Kurtosis

julia

struct Kurtosis{__T_settings, __T_w, __T_mu, __T_kt, __T_N, __T_alg1, __T_alg2} <: RiskMeasure

Represents the square root kurtosis risk measure in PortfolioOptimisers.jl.

Computes portfolio risk as the square root of the fourth central moment (kurtosis) of the return distribution, optionally using custom weights, expected returns, and a kurtosis (fourth moment) matrix. This risk measure can be evaluated using either the full or semi (downside) deviations, depending on the algorithm provided.

Mathematical definition

Let $x = X w$ be the $T \times 1$ vector of portfolio returns, and let $μ$ be the chosen centre (mean, weighted mean, or user-supplied value). Define the centred deviations:

\begin{aligned} δ_{t} & = x_{t} - μ . \end{aligned}

The square-root kurtosis (full moment) is:

\begin{aligned} Kurt (w) & = \sqrt{\frac{1}{T} \sum_{t = 1}^{T} δ_{t}^{4}} . \end{aligned}

Equivalently, using the $N^{2} \times N^{2}$ cokurtosis matrix $\hat{K}$ and the Kronecker product $\otimes$ :

\begin{aligned} Kurt (w) & = \sqrt[4]{(w^{⊺} \otimes w^{⊺}) \hat{K} (w \otimes w)} . \end{aligned}

For the semi (downside) variant, only non-positive deviations contribute:

\begin{aligned} SKurt (w) & = \sqrt{\frac{1}{T} \sum_{t = 1}^{T} min (δ_{t}, 0)^{4}} . \end{aligned}

Where:

$w$ : $N \times 1$ asset weights vector.
$X$ : $T \times N$ asset returns matrix.
$\hat{K}$ : $N^{2} \times N^{2}$ cokurtosis matrix.
$\otimes$ : Kronecker product.

Fields

settings: Risk measure settings.
w: Optional portfolio weights.
mu: Optional mean for centering.
kt: Cokurtosis matrix features^2 × features^2.
N: Optional number of eigenvalues per asset for the approximate cokurtosis formulation.
alg1: First algorithm variant.
alg2: Second algorithm variant.

_Records provided_.
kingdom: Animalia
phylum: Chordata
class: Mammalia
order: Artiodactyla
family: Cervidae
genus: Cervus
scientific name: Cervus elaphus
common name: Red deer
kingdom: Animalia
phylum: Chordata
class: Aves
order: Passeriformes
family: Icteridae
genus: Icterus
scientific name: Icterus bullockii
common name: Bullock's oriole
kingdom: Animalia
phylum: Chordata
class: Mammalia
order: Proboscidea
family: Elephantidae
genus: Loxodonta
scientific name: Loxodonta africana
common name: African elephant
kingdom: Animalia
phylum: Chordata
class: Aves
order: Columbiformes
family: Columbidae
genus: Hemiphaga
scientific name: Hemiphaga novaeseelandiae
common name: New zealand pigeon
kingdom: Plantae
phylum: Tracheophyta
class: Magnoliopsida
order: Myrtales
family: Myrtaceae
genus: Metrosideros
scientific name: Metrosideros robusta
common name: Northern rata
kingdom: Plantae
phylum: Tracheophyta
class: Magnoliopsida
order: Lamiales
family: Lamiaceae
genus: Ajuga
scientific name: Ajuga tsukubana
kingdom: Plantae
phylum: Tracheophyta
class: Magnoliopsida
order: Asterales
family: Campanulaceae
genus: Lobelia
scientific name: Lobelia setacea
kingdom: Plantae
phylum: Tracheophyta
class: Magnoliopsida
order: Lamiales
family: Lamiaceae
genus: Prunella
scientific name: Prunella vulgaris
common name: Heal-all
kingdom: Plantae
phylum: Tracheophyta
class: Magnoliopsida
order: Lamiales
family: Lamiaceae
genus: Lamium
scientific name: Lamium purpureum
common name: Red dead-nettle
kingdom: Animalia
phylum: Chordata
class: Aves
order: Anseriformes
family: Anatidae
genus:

_Exercise_. From the Kurtosis documentation, copy out the passage that begins with the words "w: Optional portfolio" and ends after the words "Second algorithm variant.".

_Solution to this task_.
w: Optional portfolio weights.
mu: Optional mean for centering.
kt: Cokurtosis matrix features^2 × features^2.
N: Optional number of eigenvalues per asset for the approximate cokurtosis formulation.
alg1: First algorithm variant.
alg2: Second algorithm variant.